I'm 41 now, and wouldn't want to go back & do it over again - because once is enough, and I'm currently less than fit, and also have acquired a general distaste for communal living at this age.  But the barracks experience is only temporary, and if you're motivated and able to get along with people (or at least ignore them), it will be no problem. 

Check the other threads on this topic, and IMO, Eye In The Sky's advice is excellent.  The more fit you can become before training, the less difficult everything will be.   Also, consider the reserves - but primarily for part-time work, as full-time reserve contracts are becoming more scarce.

Good luck!


----------



## fraserdw (13 Jun 2012)

I attended my basic officer training in the 90s with a 54 year old man who first experience of war was as refugee in 1945.  He did just fine and in fact was a stabilizing influence on the kids on the course.  You will do just fine if you want it.


----------



## Jarnhamar (13 Jun 2012)

One 

Two

Three

BELIEVE IN YOURSELF!


----------



## TheraF (13 Jun 2012)

Thanks guys, I do appreciate the helpful and supportive comments!

As I said, getting transcipts next week, and my 13 yr old son is going to start running with me (bonus having alone time with him) and on the next shopping, some healthier and/or carb packed foods!


----------



## Eye In The Sky (13 Jun 2012)

ObedientiaZelum said:
			
		

> One
> 
> Two
> 
> ...



Did you do that using your best Richard Simmons voice??


----------



## Jarnhamar (13 Jun 2012)

Yup.

My gym life partner says it in an all-too-cheerful voice when he's spotting me on the bench press. 
Especially when the gym is packed.


----------



## Delaney1986 (13 Jun 2012)

Requirement a =
Reproduce the passage of the basic training thread from "Check the other" to "you want it." word for word.
The entries that follow the thread are unrelated to it.

Extracted data =
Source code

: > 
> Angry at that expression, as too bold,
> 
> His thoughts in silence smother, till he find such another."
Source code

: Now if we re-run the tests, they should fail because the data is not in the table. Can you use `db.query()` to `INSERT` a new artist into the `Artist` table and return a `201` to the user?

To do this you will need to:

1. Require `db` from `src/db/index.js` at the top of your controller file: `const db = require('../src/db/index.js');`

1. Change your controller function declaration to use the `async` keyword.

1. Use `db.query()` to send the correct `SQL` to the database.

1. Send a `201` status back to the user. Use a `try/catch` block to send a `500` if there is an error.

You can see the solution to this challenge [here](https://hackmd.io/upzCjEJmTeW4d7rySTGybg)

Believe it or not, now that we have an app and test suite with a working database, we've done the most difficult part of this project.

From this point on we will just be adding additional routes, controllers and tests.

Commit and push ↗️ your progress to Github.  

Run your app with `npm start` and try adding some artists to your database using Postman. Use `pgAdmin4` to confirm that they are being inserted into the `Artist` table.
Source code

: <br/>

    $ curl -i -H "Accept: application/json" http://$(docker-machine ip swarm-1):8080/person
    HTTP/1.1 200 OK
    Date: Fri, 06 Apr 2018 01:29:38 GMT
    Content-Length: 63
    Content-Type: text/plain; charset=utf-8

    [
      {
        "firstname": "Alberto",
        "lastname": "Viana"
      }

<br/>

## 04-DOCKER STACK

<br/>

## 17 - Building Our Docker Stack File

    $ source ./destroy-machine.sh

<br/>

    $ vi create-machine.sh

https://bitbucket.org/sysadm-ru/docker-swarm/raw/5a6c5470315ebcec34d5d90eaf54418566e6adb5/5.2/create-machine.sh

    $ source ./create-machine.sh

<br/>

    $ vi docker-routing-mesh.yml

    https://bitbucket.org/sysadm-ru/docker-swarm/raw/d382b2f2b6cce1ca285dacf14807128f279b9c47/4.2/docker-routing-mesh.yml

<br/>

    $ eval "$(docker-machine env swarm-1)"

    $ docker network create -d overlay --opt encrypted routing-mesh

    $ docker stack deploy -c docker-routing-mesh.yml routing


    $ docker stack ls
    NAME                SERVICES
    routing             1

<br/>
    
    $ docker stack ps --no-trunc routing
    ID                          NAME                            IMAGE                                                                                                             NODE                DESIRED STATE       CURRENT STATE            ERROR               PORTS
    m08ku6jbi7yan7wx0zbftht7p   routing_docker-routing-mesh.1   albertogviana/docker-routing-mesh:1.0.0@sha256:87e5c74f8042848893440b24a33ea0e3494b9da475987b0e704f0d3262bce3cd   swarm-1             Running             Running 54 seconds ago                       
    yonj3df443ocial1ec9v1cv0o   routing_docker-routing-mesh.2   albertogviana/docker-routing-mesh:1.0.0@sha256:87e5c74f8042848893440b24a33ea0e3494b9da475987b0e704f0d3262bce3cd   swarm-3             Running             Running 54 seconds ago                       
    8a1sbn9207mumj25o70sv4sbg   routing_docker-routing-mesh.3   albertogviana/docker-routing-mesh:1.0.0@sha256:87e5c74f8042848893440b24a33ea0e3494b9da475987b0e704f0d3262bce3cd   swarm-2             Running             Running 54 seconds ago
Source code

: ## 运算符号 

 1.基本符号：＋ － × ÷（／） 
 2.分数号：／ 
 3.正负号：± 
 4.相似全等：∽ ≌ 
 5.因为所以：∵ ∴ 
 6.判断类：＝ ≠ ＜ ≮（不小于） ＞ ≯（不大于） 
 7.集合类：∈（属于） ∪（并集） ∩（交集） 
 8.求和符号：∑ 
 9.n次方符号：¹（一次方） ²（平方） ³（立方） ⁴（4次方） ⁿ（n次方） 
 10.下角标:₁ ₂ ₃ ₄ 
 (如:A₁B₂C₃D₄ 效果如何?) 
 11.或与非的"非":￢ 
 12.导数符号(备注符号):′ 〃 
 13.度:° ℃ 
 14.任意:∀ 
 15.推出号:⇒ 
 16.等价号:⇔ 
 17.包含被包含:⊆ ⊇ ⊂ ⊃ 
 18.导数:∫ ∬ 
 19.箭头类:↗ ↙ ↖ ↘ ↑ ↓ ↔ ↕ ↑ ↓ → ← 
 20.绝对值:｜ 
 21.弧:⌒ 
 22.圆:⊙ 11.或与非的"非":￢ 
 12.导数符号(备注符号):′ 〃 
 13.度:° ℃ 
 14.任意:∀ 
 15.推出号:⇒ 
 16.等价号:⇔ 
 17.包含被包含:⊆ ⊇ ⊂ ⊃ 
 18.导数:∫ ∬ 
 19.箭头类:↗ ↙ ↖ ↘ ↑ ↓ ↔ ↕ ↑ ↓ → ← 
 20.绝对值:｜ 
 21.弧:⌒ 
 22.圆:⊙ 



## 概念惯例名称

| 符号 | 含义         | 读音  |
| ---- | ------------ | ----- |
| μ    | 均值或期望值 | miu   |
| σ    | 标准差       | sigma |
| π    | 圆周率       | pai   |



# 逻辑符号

Requirement b =
Pull out every line of the entries that contains the string "adding", and copy each one unchanged.

Problem solution a =
Check the other threads on this topic, and IMO, Eye In The Sky's advice is excellent.  The more fit you can become before training, the less difficult everything will be.   Also, consider the reserves - but primarily for part-time work, as full-time reserve contracts are becoming more scarce.

Good luck!


----------



## fraserdw (13 Jun 2012)

I attended my basic officer training in the 90s with a 54 year old man who first experience of war was as refugee in 1945.  He did just fine and in fact was a stabilizing influence on the kids on the course.  You will do just fine if you want it.

Problem solution b =
From this point on we will just be adding additional routes, controllers and tests.
Run your app with `npm start` and try adding some artists to your database using Postman. Use `pgAdmin4` to confirm that they are being inserted into the `Artist` table.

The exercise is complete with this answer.